Después de oírlo, muchos de sus discípulos decían: “¡Es duro este lenguaje! ¿Quién puede escucharlo?”. Jesús, sabiendo lo que sus discípulos murmuraban, les dijo: “¿Esto los escandaliza? ¿Qué pasará, entonces, cuando vean al Hijo del hombre subir donde estaba antes? El Espíritu es el que da Vida, la carne de nada sirve. Las palabras que les dije son Espíritu y Vida. Pero hay entre ustedes algunos que no creen”. En efecto, Jesús sabía desde el primer momento quiénes eran los que no creían y quién era el que lo iba a entregar. Y agregó: “Por eso les he dicho que nadie puede venir a mí, si el Padre no se lo concede”. Desde ese momento, muchos de sus discípulos se alejaron de él y dejaron de acompañarlo. Jesús preguntó entonces a los Doce: “¿También ustedes quieren irse?”. Simón Pedro le respondió: “Señor, ¿a quién iremos? Tú tienes palabras de Vida eterna. Nosotros hemos creído y sabemos que eres el Santo de Dios”.

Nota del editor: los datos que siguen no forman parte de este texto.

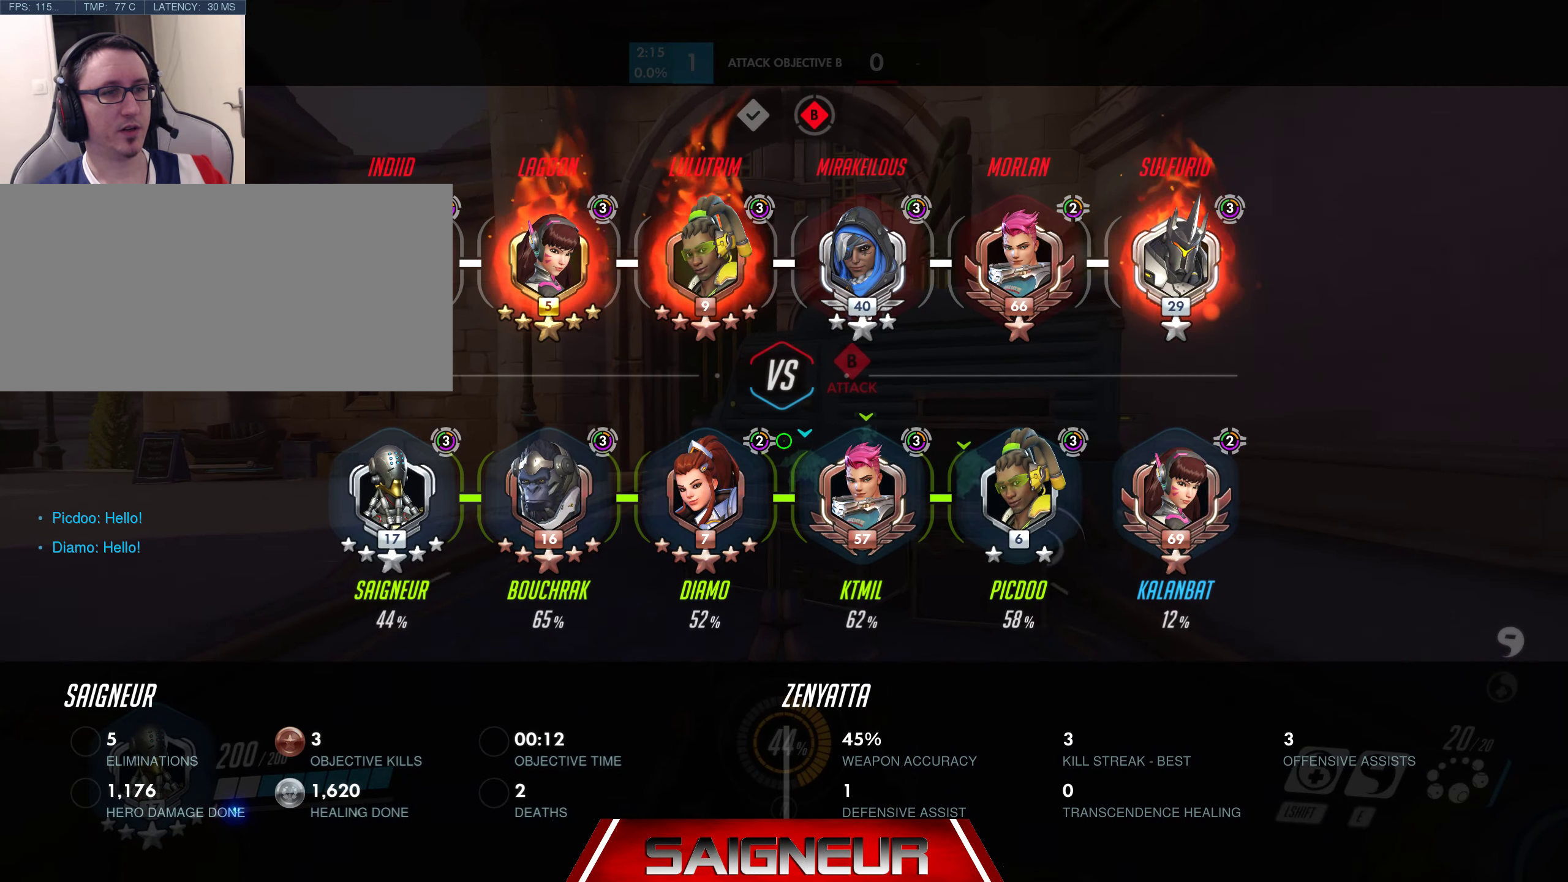
{"keys": ["space", "tab", "w"], "mouse": [], "events": [[433, "space", "down"]]}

Hoy en el Evangelio nos encontramos con un momento de crisis muy fuerte. La mayoría de los discípulos van a abandonar a Jesús y se justificarán diciendo que sus palabras son duras, su discurso, inadmisible. No se refieren solo a la idea de comer su carne y beber su sangre; se refieren a todo lo que ha dicho Jesús sobre sí mismo: que es el enviado de Dios, que ha bajado del cielo, que resucitará el último día a quien crea en él, que él es el verdadero pan de vida.
¿Qué es lo que resulta tan duro? En el fondo, comer el cuerpo y beber la sangre de Jesús equivalen a aceptarlo tal como él dice que es. Y eso, la mayoría de los discípulos, no está dispuesto a admitirlo. Lo han visto hacer milagros, pero no están dispuestos a que eso les cambie la vida, les trasforme la manera de ver al mundo, de conocer a Dios de un modo nuevo y de concebirse a sí mismos desde un amor que los compromete por entero.
Si Jesús hubiera aceptado ser rey, como ellos habían pretendido, si se hubiera limitado a hablar de esta tierra y de esta vida, no se habrían escandalizado y lo seguirían. Ellos quieren un Jesús humano, pero no están dispuestos a aceptar que este hombre venga de Dios, que este hombre sea rostro de Dios, no admiten a un Jesús divino.
Quienes abandonan a Jesús, enfocan todo desde un punto de vista humano, carnal, como si la historia se agotara en nuestro pasaje por el mundo, como si no hubiese ni trascendencia ni eternidad; sus deseos se agotan en lo pasajero y cuando viene el tiempo difícil, cuando no se encuentran ya los beneficios que se pretenden, cuando la fe no significa seguimiento y compromiso en el amor, sino la búsqueda de que nos vaya bien, cuando va por ahí la imagen de Dios que buscamos o que nos inventamos, terminamos abandonando al Señor, sin compartir con Él ni sus deseos, ni su modo de vivir, ni su misión.
Quedan los doce con Él, y Jesús les pregunta si «¿También ellos quieren marcharse?», una pregunta que nos deja claro, que el seguimiento es una invitación y no se puede imponer; el que lo sigue al Señor, lo ha de hacer libremente, en las buenas y en las malas. La respuesta inmediata de Pedro, como portavoz de los Doce será: «Señor, ¿a quién iremos? Solo tú tienes palabras de vida eterna».
Quien abrace la fe en Jesús, reconociéndole plenamente hombre y plenamente Dios, quien acepte compartir su vida, alimentándose de Él, uniéndose a Él, quien se anime a vivir procesos de conversión, para salir de miradas egoístas, y renunciar a gastar la vida solo en lo que alimenta al estómago y se agota en este mundo; quien abrace la fe en Jesús, tendrá que aceptarlo como es, y creer en su vida y sus palabras. Será aquella persona que sepa que la fe es un don del que no se puede adueñar y que solo puede aceptar y agradecer; pero será aquella persona, también, con hambre de eternidad, de paz, de amor, justicia, de perdón.
Que Dios nos bendiga y nos fortalezca en esta fe que es seguimiento del Señor.